Progress in refining the genetic causes of schizophrenia
An international study led by the University of Exeter Medical School has made advances in understanding the ways in which genetic risk factors alter gene function in schizophrenia.
The study, published today in Genome Biology and funded by the Medical Research Council, combined genetic sequence information with measures of gene regulation in schizophrenia patients and matched controls.
Schizophrenia is an inherited, neuropsychiatric disorder characterised by episodes of psychosis and altered brain function. Despite previous research successfully identifying genetic variants associated with schizophrenia, scientists remain uncertain about which genes cause the condition and how their function is regulated.

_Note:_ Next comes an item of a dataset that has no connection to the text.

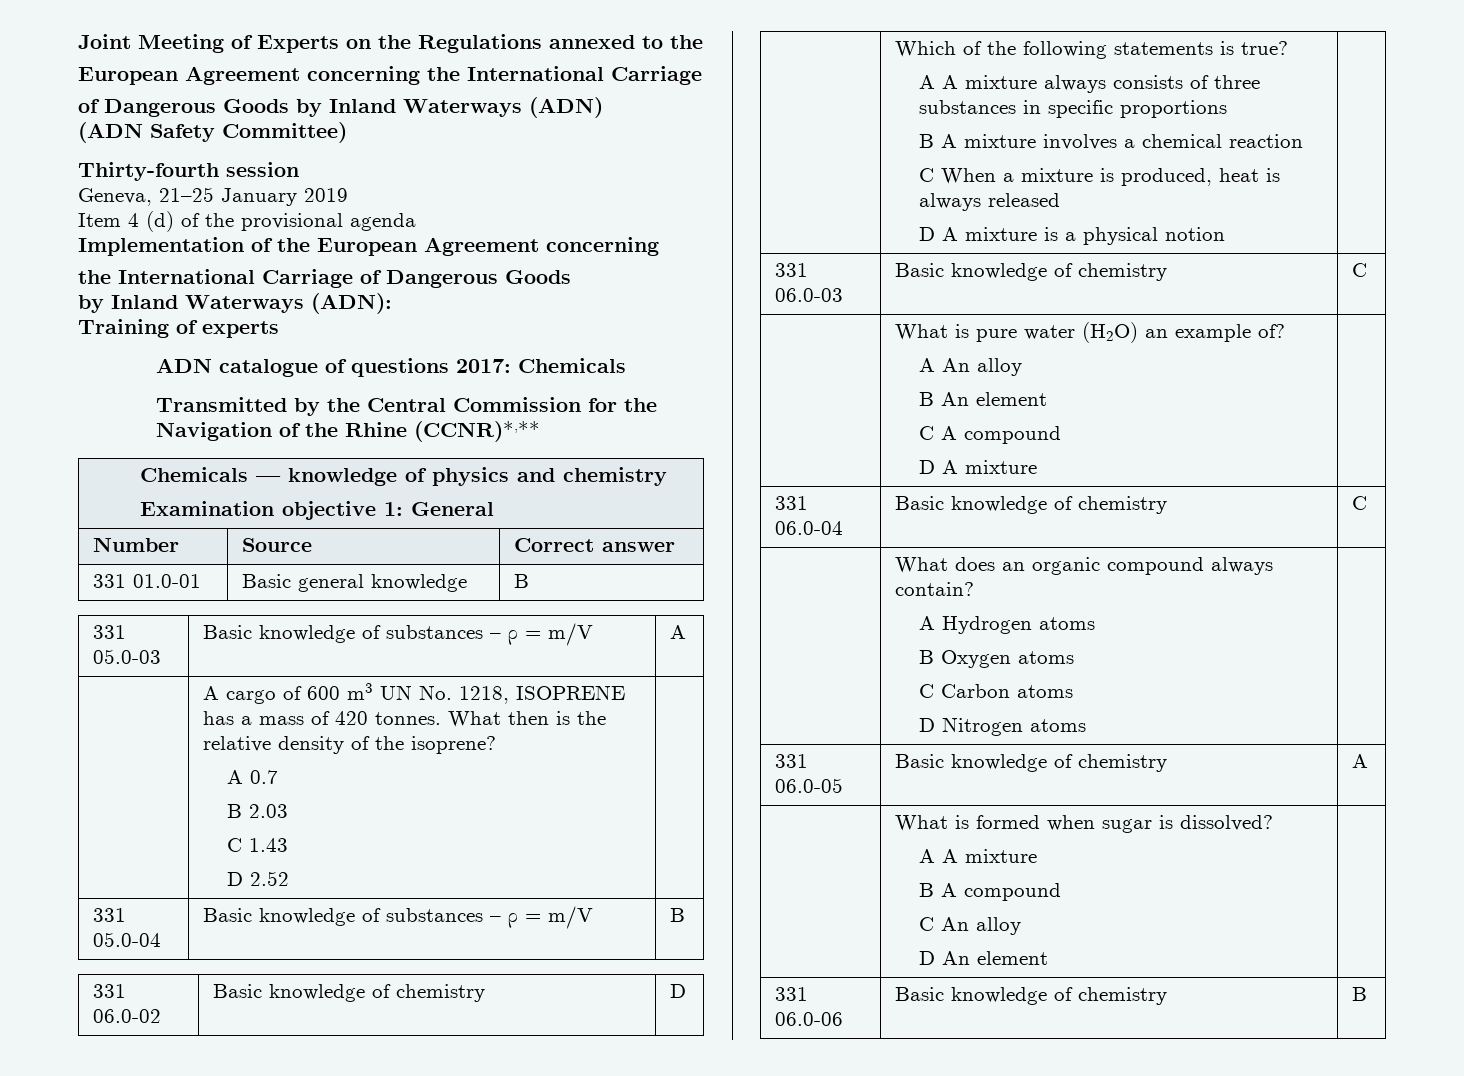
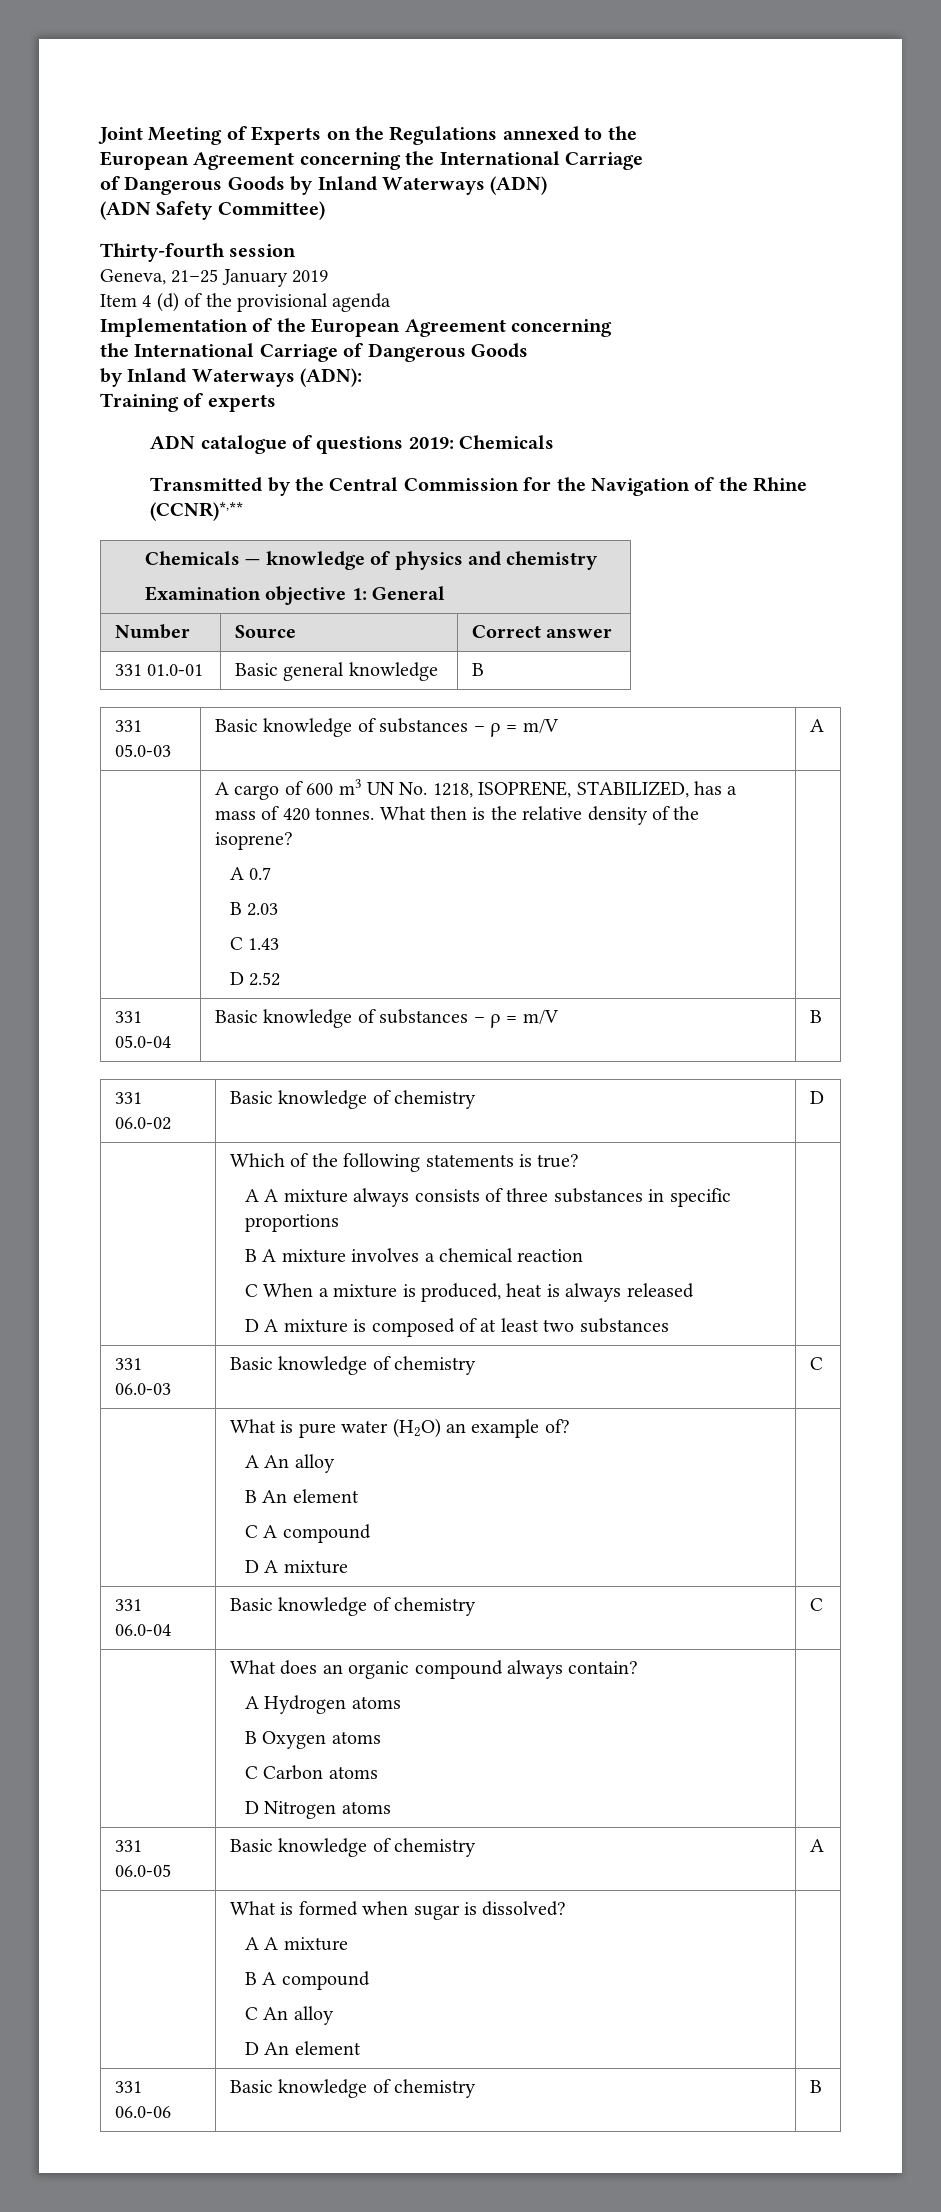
[456,359,512,373] 2017: -> [408,437,454,449] 2019:
[516,685,626,700] ISOPRENE -> [478,781,689,798] ISOPRENE, STABILIZED,
[1064,227,1225,245] a physical notion -> [371,1318,669,1337] composed of at least two substances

The study, which used blood samples from 1,714 individuals, is the largest of its kind. It has helped to clarify which specific genes are actually affected by the genetic variants associated with schizophrenia, and provides a blueprint for researchers to undertake similar analyses for other complex diseases. The team included collaborators from King’s College London, University College London and the University of Aberdeen, as well as colleagues in Finland, China, Germany and the Netherlands.
The team focussed on both the underlying genetic sequence and DNA methylation - an epigenetic mark which regulates both gene expression and function. By profiling genetic and regulatory variation in the same samples, the group found that many of the genetic variants previously found to be associated with schizophrenia have potential effects on gene regulation. The team also identified epigenetic changes in 26 of 105 regions of the genome previously implicated in schizophrenia, prioritising specific genes for further functional studies and as potential targets for novel treatments.

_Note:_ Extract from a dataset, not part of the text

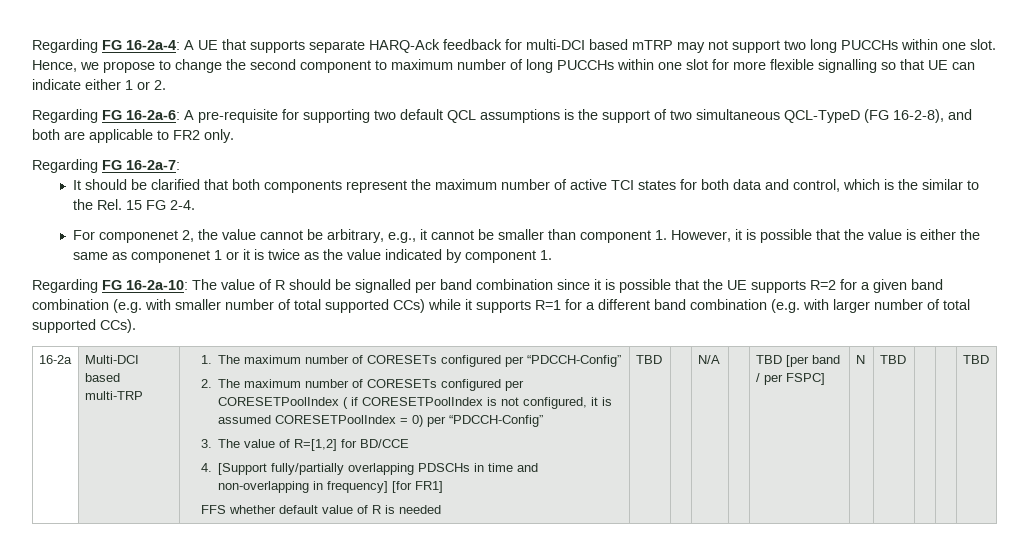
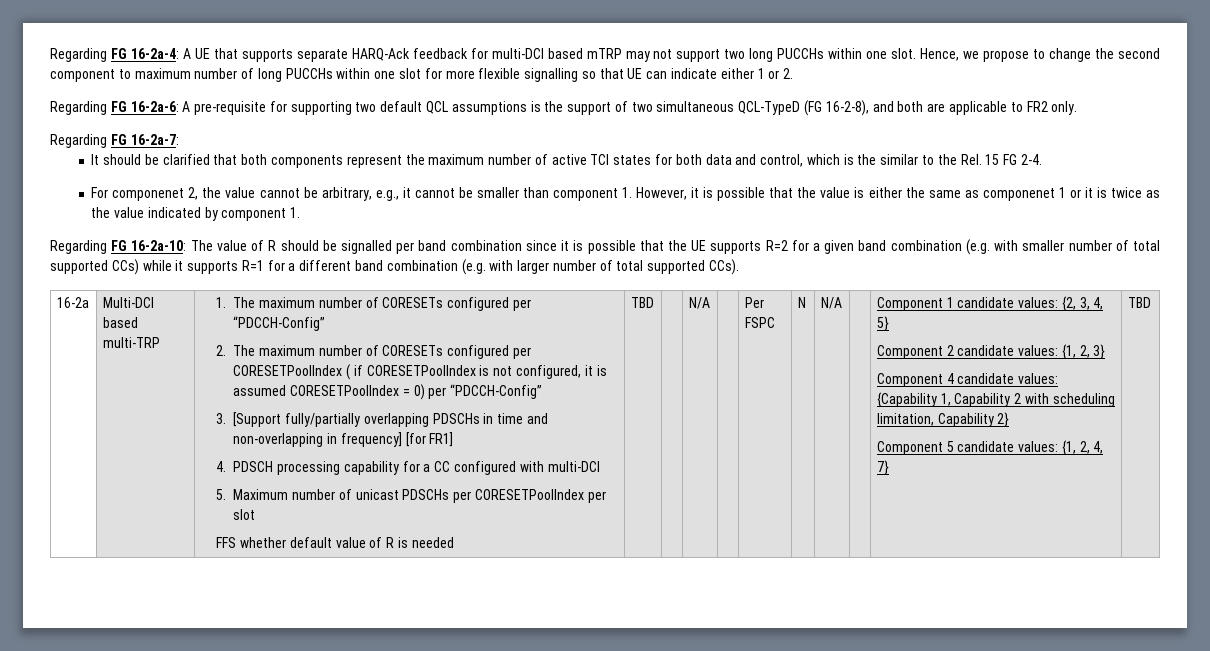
[218,439,410,451] [200,463,212,472] The value of R=[1,2] for BD/CCE // 4. -> (227, 418) none
(444, 487) none -> [216,461,600,475] [216,489,606,503] [233,509,256,520] // 4. PDSCH processing capability for a CC configured with multi-DCI // 5. Maximum number of unicast PDSCHs per CORESETPoolIndex per slot
[755,355,840,367] [755,373,825,385] [855,355,865,364] [879,355,906,364] TBD [per band / per FSPC] | N | TBD | | -> [744,297,764,308] [744,317,775,328] [797,297,806,308] [820,297,842,309] [876,296,1104,311] [876,316,889,331] [876,344,1106,359] [876,373,1059,387] [876,392,1115,407] [876,412,1010,427] [876,440,1104,455] [876,460,889,475] Per FSPC | N | N/A | | Component 1 candidate values: {2, 3, 4, 5} // Component 2 candidate values: {1, 2, 3} // Component 4 candidate values: {Capability 1, Capability 2 with scheduling limitation, Capability 2} // Component 5 candidate values: {1, 2, 4, 7}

Professor Jonathan Mill, of the University of Exeter Medical School, who led the research, said: “This study highlights the power of integrating different types of genomic data to better understand how disease-associated DNA sequence variation actually influences the way in which genes function. Although our study focussed on schizophrenia, we’re now applying this approach to other types of complex disease.”
Dr Eilis Hannon, of the University of Exeter Medical School, was lead author of the study. She said: “It is clear that genetic studies need to look beyond simply sequencing DNA, and in this study we simultaneously profiled DNA methylation. By aligning the results from these two molecular approaches, we have generated a list of genes directly affected by schizophrenia genetic risk factors”
An integrated genetic-epigenetic analysis of schizophrenia: evidence for co-localization of genetic associations and differential DNA methylation is published in Genome Biology. Authors are Eilis Hannon; Emma Dempster; Joana Viana; Joe Burrage; Adam R Smith; Ruby Macdonald; David St Clair; Colette Mustard; Gerome Breen; Sebastian Therman; Jaakko Kaprio; Timothea Toulopoulou; Hilleke E Hulshoff Pol; Marc M Bohlken; Rene S Kahn; Igor Nenadic; Christina M Hultman; Robin Murray; David A Collier; Nick Bass; Hugh Gurling; Andrew McQuillin; Leonard Schalkwyk; Jonathan Mill.